#### Data for review

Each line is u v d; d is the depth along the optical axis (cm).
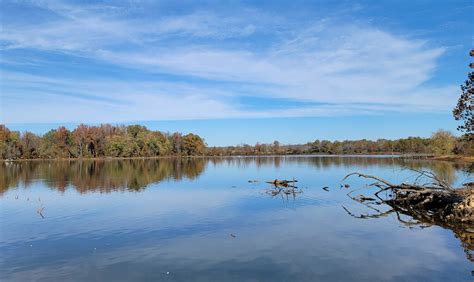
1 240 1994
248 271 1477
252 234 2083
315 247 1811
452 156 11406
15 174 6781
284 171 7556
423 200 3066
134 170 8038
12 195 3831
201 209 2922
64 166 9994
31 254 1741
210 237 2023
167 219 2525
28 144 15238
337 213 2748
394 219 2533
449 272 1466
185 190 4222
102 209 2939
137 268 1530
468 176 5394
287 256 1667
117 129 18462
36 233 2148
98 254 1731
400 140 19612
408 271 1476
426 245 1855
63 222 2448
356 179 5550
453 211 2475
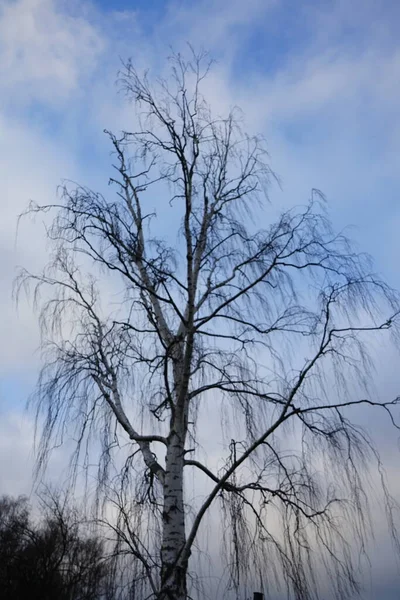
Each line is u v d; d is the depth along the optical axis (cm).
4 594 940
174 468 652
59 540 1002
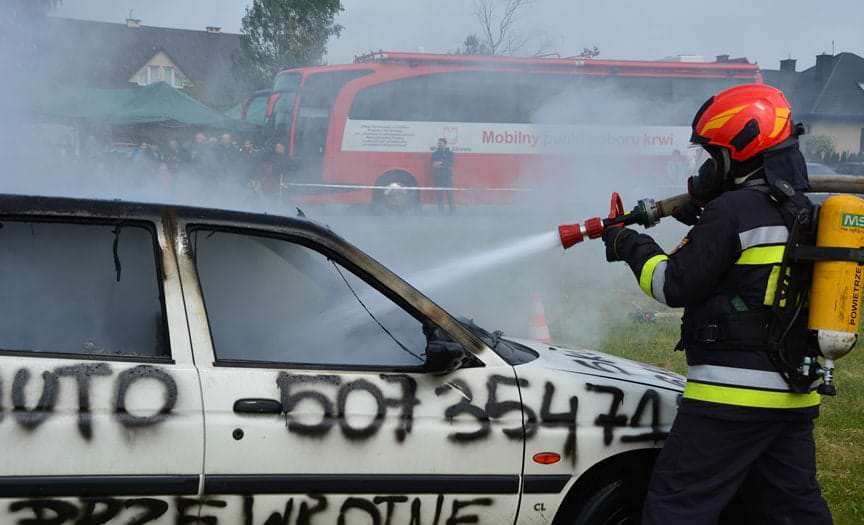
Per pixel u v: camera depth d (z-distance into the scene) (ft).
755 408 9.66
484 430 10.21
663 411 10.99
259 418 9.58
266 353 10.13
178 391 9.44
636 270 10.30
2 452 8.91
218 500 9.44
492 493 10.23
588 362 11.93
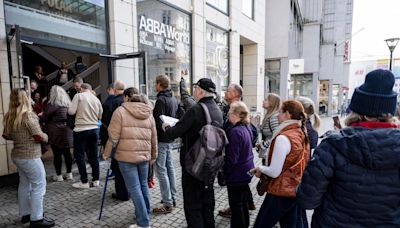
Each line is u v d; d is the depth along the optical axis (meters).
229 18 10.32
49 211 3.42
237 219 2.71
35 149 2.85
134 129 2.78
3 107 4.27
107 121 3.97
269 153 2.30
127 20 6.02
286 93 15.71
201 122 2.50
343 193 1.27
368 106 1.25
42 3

#### Task goal
Apart from the images, every line above is to be given again exactly.

#### Worked solution
Each line is u v d; d is the depth along the optical axis (cm).
1 240 1994
248 271 1477
252 234 2083
315 247 1811
452 156 11406
15 174 6781
284 171 7556
423 200 3066
134 170 8038
12 195 3831
201 209 2922
64 166 9994
31 254 1741
210 237 2023
167 219 2525
28 144 15238
337 213 2748
394 219 2533
449 272 1466
185 190 4222
102 209 2939
137 268 1530
468 176 5394
287 256 1667
117 129 18462
36 233 2148
98 254 1731
400 140 19612
408 271 1476
426 245 1855
63 222 2448
356 179 5550
453 211 2475
Each line is u v d; d is the depth along the optical axis (cm).
4 594 940
174 468 652
59 540 1002
Per pixel u v: camera depth d (z-distance into the scene) (ft).
755 408 9.66
484 430 10.21
663 411 10.99
259 418 9.58
266 353 10.13
178 391 9.44
636 270 10.30
2 452 8.91
218 500 9.44
492 493 10.23
588 362 11.93
Each line is u v d; d is the depth along the optical axis (meters).
229 18 10.32
49 211 3.42
237 219 2.71
35 149 2.85
134 129 2.78
3 107 4.27
107 121 3.97
269 153 2.30
127 20 6.02
286 93 15.71
201 122 2.50
343 193 1.27
368 106 1.25
42 3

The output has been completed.